Política
AGENTES DE SAÚDE E DE ENDEMIAS PARALISAM HOJE AS ATIVIDADES
Categoria cobra da Prefeitura de Maceió pagamento do piso, que deveria ter sido implantado em maio
Na manhã de hoje (24), agentes comunitários de saúde e de combate às endemias de Maceió cruzam os braços – paralisam as atividades - para cobrar o pagamento do piso salarial da categoria, que deveria ter sido implantado em maio, após promulgação pelo Congresso Nacional. Sem o repasse do recurso, pouco mais de 1,3 mil servidores públicos podem decretar greve.

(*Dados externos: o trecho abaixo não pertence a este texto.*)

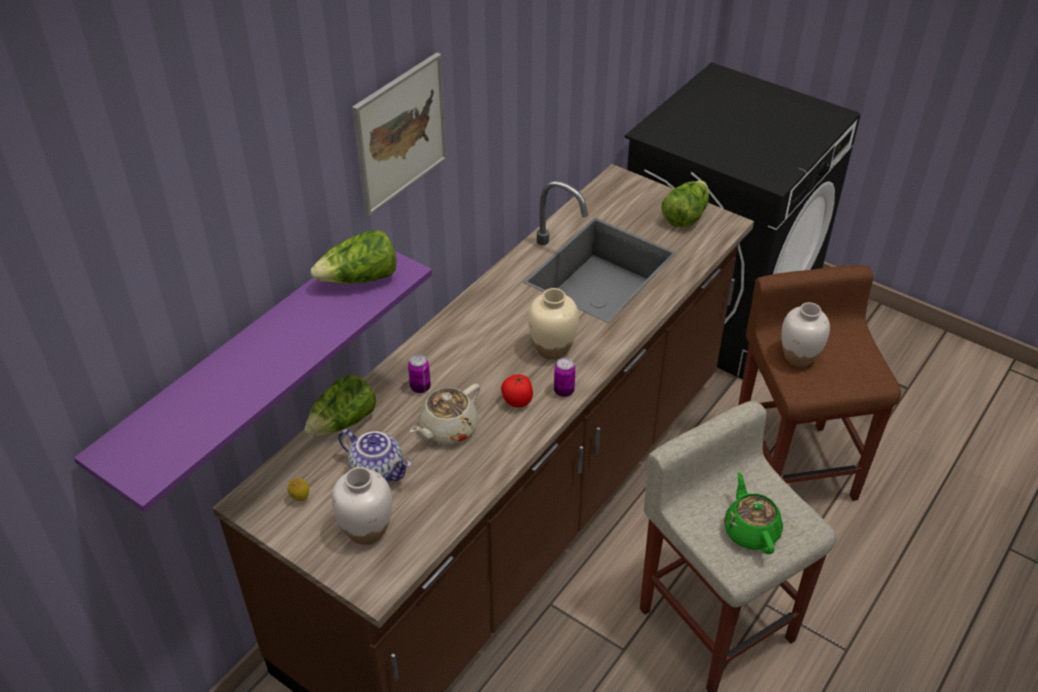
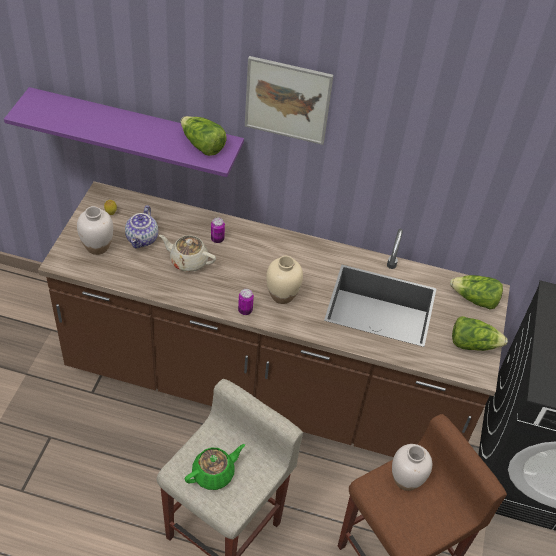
camera: 65 degrees right, 5 degrees up
lettuce [304,375,376,437] -> lettuce moved to [450,275,503,310]
tomato [501,374,533,407] -> none

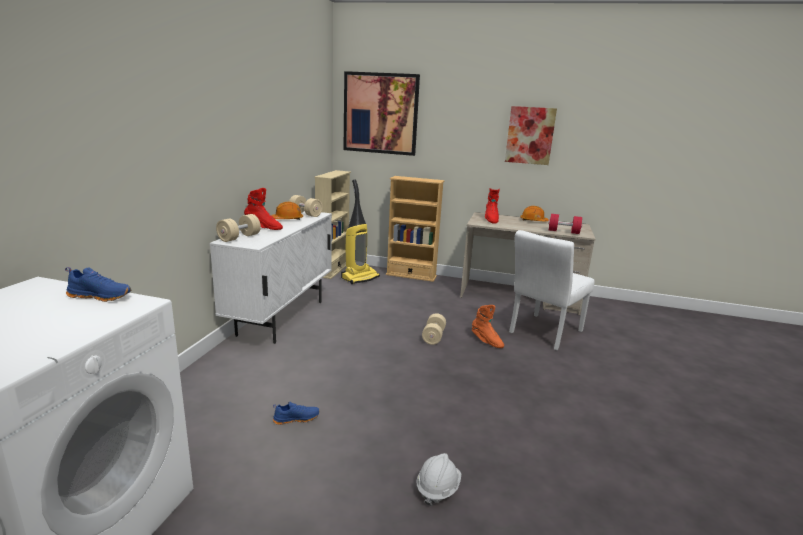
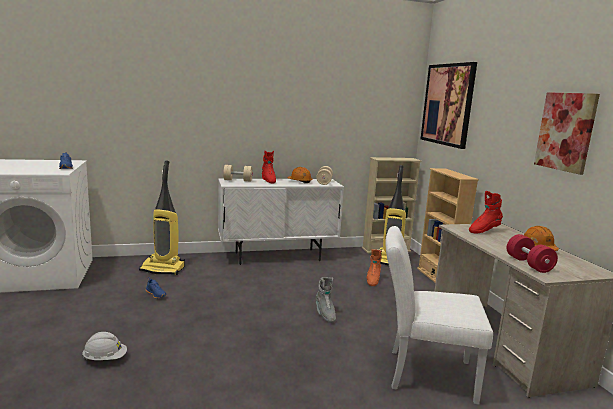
camera: 60 degrees right, 5 degrees down
beige dumbbell [422,313,446,345] -> grey boot [316,277,336,323]
orange boot [472,305,504,348] -> orange boot moved to [367,249,382,286]
none -> vacuum cleaner [139,161,185,275]

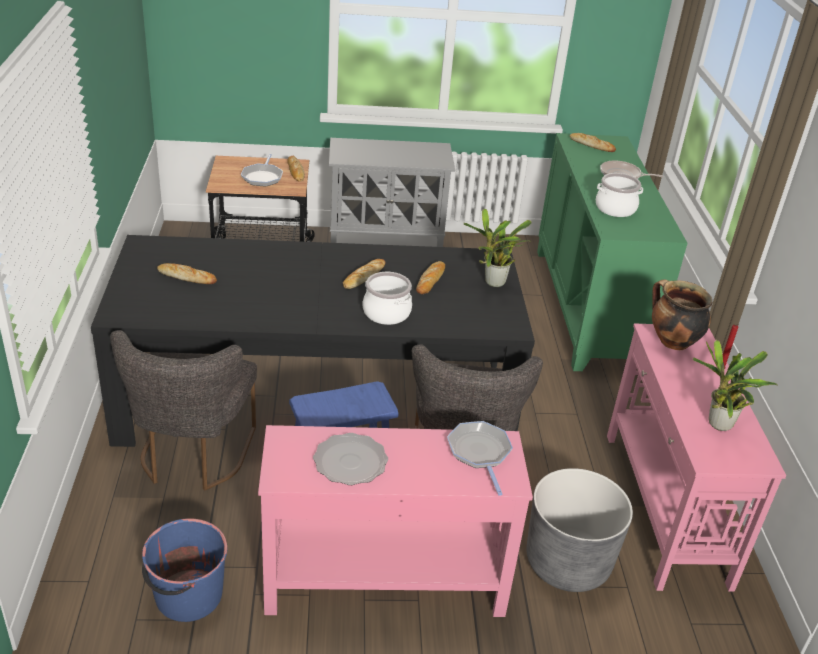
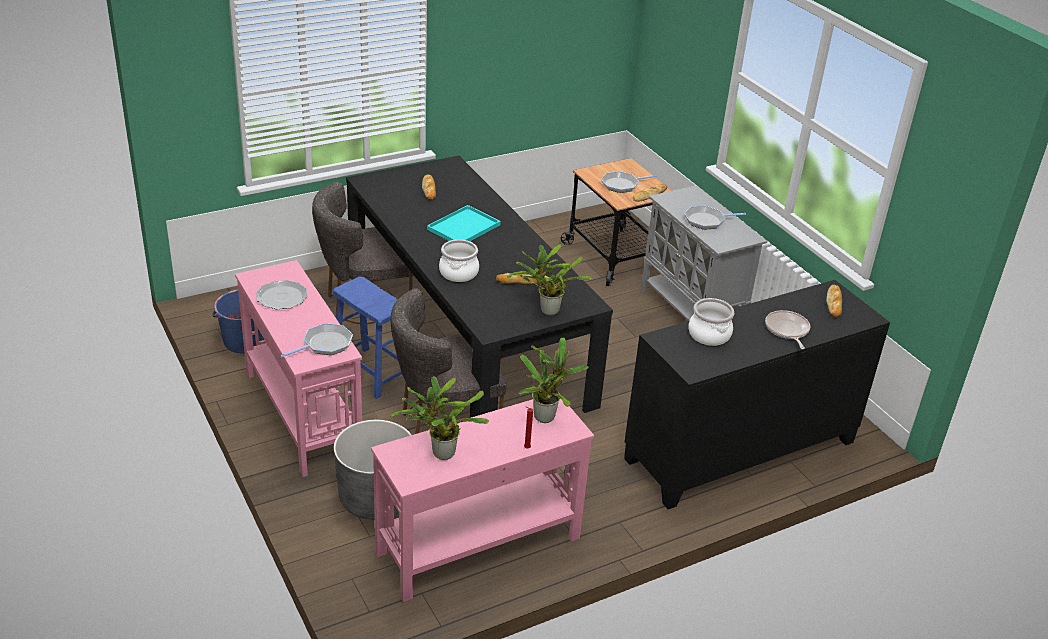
camera: 65 degrees right, 0 degrees up
bread [343,259,386,289] -> none
green cabinet [537,133,687,371] -> black cabinet [624,280,890,509]
cooking pot [652,279,712,350] -> potted plant [518,337,589,423]
none -> turquoise tray [427,205,501,241]
none -> frying pan [684,206,746,230]

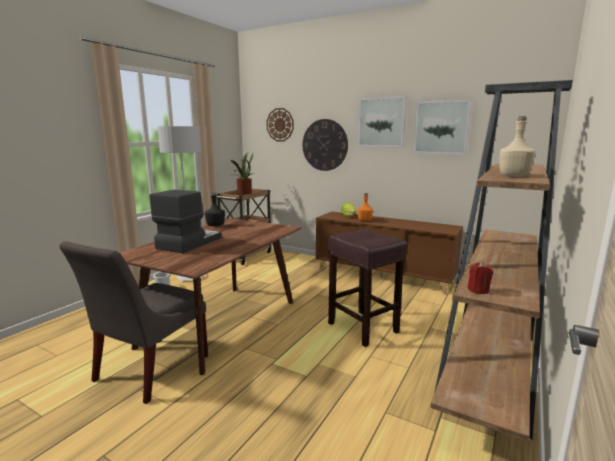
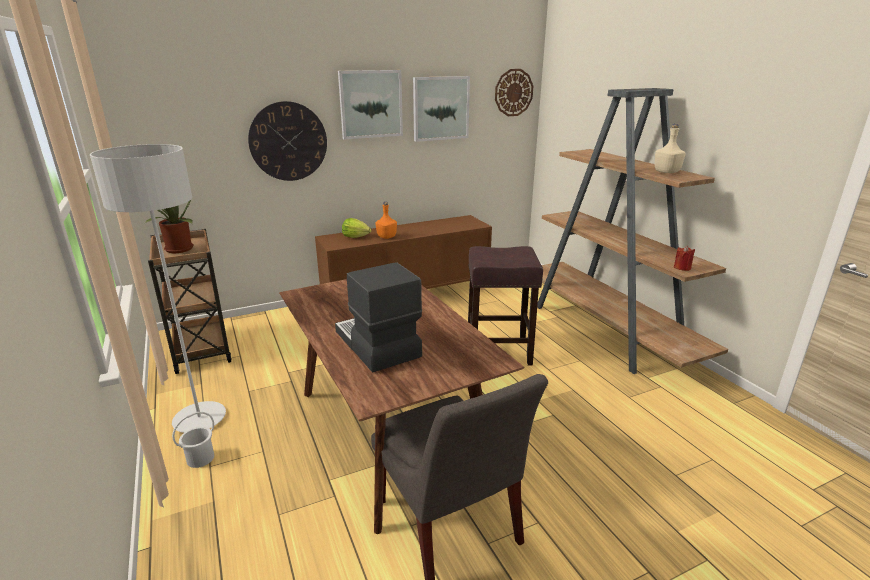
camera: 55 degrees left, 10 degrees up
black bottle [205,193,225,226] -> none
wall clock [267,108,294,142] -> wall clock moved to [495,69,533,116]

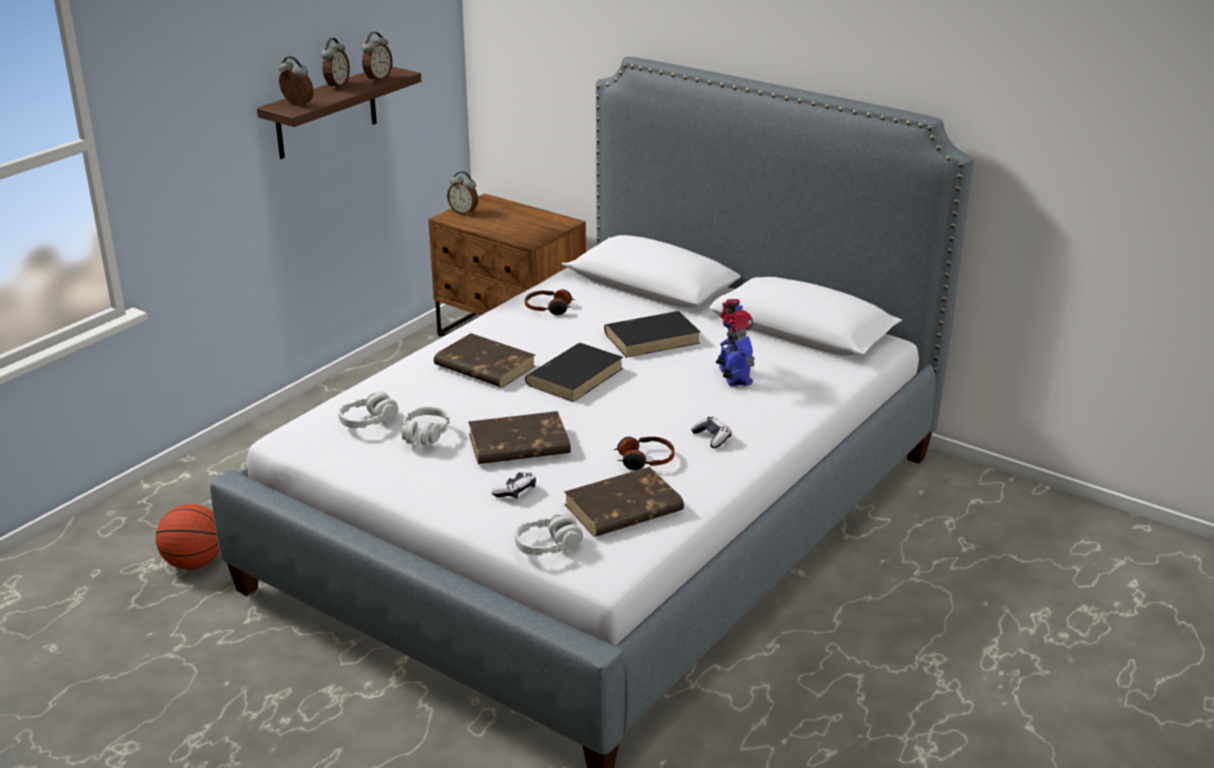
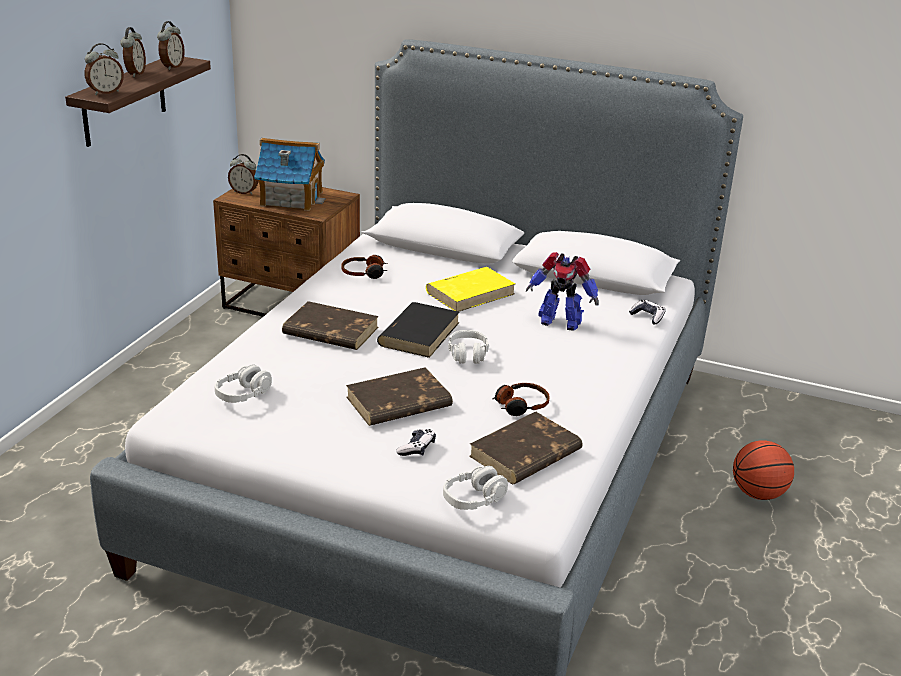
camera: 15 degrees left, 0 degrees up
basketball [156,504,220,570] -> basketball moved to [733,440,794,500]
alarm clock [278,56,314,107] -> alarm clock turned 120 degrees clockwise [85,43,124,95]
grey headphones [402,406,449,446] -> grey headphones moved to [448,330,489,364]
black book [604,311,700,358] -> yellow book [426,267,515,312]
game controller [691,417,732,448] -> game controller moved to [629,300,666,324]
toy robot [716,299,755,387] -> toy robot turned 135 degrees clockwise [526,252,599,331]
none -> toy house [254,138,325,211]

Segundo Maurício Sarmento, do Sindicato dos Agentes de Saúde, desde maio a categoria luta para receber o piso, mas não consegue avanço da negociação com o Município. Como forma de protesto, os servidores irão para a frente do prédio da Prefeitura de Maceió, em Jaraguá nesta quarta-feira.
“Agentes comunitários de saúde e agentes de combate às endemias recebem hoje R$ 1.133, quando deveriam receber dois salários mínimos. A Prefeitura não está cumprindo a lei. A legislação diz que tem que pagar o piso salarial da categoria. Isso está gerando prejuízo de mais de R$ 1 mil ao servidor”, explica Maurício Sarmento.
De acordo com o diretor do sindicato, não está descartada uma greve da categoria, caso não haja avanço na negociação com os gestores municipais. “A prefeitura criou um complemento ao salário, mas não cumpre a lei que é o pagamento do piso”, acrescenta. A carga horária de trabalho de um agente é de 40 horas/semanal.
O sindicalista reforça que a Prefeitura de Maceió, após aprovação do piso, fez apenas uma complementação salarial, contrariando a legislação e que já foi feito impacto financeiro e até agora nenhum posicionamento concreto sobre a efetivação desse direito.
Em maio deste ano, o Congresso Nacional promulgou a Emenda Constitucional 120, que garante um piso salarial nacional de dois salários mínimos (R$ 2.424,00 em 2022), a agentes comunitários de saúde e de combate às endemias. “Caberá à União arcar com a remuneração. Dessa forma, estados, Distrito Federal e municípios ficarão responsáveis por pagar auxílios, gratificações e indenizações. Hoje, essa responsabilidade é compartilhada entre os três entes federativos. Ainda pelo novo texto, esses profissionais deverão receber adicional de insalubridade, bem como aposentadoria especial pelos riscos vinculados à função”, destaca texto publicado na Agência Câmara de Notícias. No dia da aprovação, o senador Fernando Collor (PTB-AL) disse que a PEC 9/2022, que estabelece piso salarial nacional de dois salários mínimos para agentes comunitários de saúde e de combate às endemias fará justiça a esses profissionais. A PEC, relatada pelo senador, foi aprovada no dia 4 de maio deste ano pela Comissão de Constituição, Justiça e Cidadania (CCJ). Em nota, a Prefeitura de Maceió informou que foi a primeira capital do país a aplicar o Novo Piso Nacional dos Agentes, estabelecido pela Emenda Constitucional nº 120 e reforçou o compromisso da gestão JHC com a saúde pública e a valorização dos servidores.
“A reestruturação das carreiras, que os profissionais buscam neste momento, com base no novo piso é um pleito legítimo e que tem o apoio do prefeito. Com isso, a Prefeitura realizou reiterados encontros com esses servidores para analisar o que pode ser atendido conforme o orçamento do Município, levando em consideração a responsabilidade fiscal e visando preservar a capacidade de Maceió de continuar honrando seus compromissos com servidores, fornecedores e os maceioenses”, destaca a nota a Prefeitura de Maceió.